#### [TASKS TO CARRY OUT]
**a)** Quote the Poveglia Island article between "Located in the" and "places on Earth.", inclusive.
**b)** In the Poveglia Island article, which group do historians speculate may have lived on the island as early as 2000 B.C.?
**c)** Write what comes next in the Poveglia Island article, picking up after its final sentence.

Curious Historian

May 2024 · 3 minute read

By | August 9, 2019

test article image Poveglia Island. Source: (horizontimes.com)

Located in the Venice Lagoon off the coast of Northern Italy is a small island with a big history. A history of disease, torture, and death. That island is Poveglia and, due to its dark history, it is believed to be one of the most haunted places on Earth.

Its history wasn’t always so disturbing. The island began as a place of refuge in the early 5th century when it was inhabited by Italians who had fled the mainland due to the barbaric invasions by Alaric the Goth and Attila the Hun, though historians speculate that the island may have been inhabited as early as 2000 B.C. by a group of proto-Italians known as the Euganei. The small size of Poveglia, as well as its location among the other islands of the lagoon, made it much easier to defend and the residents of the island lived in peace until the 14th century.

#### [EXTRACTED DATA]
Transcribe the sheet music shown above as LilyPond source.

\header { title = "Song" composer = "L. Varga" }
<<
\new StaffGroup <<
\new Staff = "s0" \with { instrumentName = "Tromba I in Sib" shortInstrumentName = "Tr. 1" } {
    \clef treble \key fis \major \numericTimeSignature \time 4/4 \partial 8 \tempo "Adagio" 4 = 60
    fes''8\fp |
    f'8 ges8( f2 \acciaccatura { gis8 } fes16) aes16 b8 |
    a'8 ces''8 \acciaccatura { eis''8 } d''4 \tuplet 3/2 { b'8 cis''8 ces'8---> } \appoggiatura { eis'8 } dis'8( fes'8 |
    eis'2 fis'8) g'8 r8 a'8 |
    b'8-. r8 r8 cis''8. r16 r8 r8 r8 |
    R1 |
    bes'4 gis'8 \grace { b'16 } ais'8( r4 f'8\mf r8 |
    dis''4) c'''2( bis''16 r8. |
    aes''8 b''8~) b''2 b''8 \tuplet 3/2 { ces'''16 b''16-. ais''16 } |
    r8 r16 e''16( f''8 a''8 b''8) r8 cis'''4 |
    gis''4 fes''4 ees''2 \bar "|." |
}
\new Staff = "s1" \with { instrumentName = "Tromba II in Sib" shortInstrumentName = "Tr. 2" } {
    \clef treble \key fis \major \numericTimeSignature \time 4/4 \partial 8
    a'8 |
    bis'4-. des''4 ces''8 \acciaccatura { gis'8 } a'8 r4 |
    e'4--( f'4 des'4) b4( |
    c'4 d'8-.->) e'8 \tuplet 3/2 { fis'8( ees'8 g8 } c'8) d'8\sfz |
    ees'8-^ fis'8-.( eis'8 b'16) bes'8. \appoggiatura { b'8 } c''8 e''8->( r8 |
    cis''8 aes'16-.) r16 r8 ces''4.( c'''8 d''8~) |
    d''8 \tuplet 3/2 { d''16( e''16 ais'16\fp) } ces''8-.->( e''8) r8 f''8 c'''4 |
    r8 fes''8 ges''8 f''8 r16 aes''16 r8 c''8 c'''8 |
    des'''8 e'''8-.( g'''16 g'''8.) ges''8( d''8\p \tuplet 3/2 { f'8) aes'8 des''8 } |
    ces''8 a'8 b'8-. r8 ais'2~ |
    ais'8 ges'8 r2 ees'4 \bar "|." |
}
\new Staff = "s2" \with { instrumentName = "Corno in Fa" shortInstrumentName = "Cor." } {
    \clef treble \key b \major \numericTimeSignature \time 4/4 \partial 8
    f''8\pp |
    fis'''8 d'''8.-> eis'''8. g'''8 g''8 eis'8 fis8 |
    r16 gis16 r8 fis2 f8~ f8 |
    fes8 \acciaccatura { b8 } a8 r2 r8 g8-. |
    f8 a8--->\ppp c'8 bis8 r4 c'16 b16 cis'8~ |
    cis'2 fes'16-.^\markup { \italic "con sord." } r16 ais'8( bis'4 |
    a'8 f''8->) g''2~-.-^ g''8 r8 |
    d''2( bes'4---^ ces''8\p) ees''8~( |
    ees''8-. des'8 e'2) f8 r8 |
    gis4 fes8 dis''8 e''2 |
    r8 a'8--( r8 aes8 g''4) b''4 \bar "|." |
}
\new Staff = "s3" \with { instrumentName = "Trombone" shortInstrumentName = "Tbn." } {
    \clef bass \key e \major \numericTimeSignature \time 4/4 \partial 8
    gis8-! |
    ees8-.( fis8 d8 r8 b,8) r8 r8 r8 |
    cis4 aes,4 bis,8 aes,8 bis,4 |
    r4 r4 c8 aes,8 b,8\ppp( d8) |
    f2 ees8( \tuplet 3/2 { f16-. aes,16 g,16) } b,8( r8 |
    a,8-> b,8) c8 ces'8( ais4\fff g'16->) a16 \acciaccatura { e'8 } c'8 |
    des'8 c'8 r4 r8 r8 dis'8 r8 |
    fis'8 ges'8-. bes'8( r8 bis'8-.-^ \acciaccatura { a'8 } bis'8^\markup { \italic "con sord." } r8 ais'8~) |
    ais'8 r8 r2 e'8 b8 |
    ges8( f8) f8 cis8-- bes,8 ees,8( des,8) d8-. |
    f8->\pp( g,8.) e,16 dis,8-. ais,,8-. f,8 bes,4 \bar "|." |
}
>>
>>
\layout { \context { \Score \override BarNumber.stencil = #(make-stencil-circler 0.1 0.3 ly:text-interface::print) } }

#### [EXERCISE ANSWERS]
**a)**
Located in the Venice Lagoon off the coast of Northern Italy is a small island with a big history. A history of disease, torture, and death. That island is Poveglia and, due to its dark history, it is believed to be one of the most haunted places on Earth.

**b)** A group of proto-Italians known as the Euganei.

**c)**
test article image The town of Chioggia. Source: (Wikipedia.org)

During the Chioggia War with Genoa, which began in 1379, the residents of Poveglia were forced to move to another island in the Venetian Lagoon. Poveglia was then converted into a military outpost, complete with an octagonal fort and naval artillery which allowed Venice to control the lagoon. After the war, the island was left abandoned for two hundred years, until the Bubonic Plague in 1576.

test article image Bubonic Plague quarantine. Source: (Wikimedia Commons)

The first bubonic plague swept through Venice in 1348, resulting in the death of approximately half the population. By the time it returned in 1576, they knew more about the disease and how it spread. They knew they needed to quarantine the infected in order to keep the disease away from the healthy population. At first, deceased plague victims were kept in large burial pits outside the city, but when that wasn’t enough they began shipping the dead bodies to the islands in the lagoon.

test article image Black Death ships. Source: (pinterest.com)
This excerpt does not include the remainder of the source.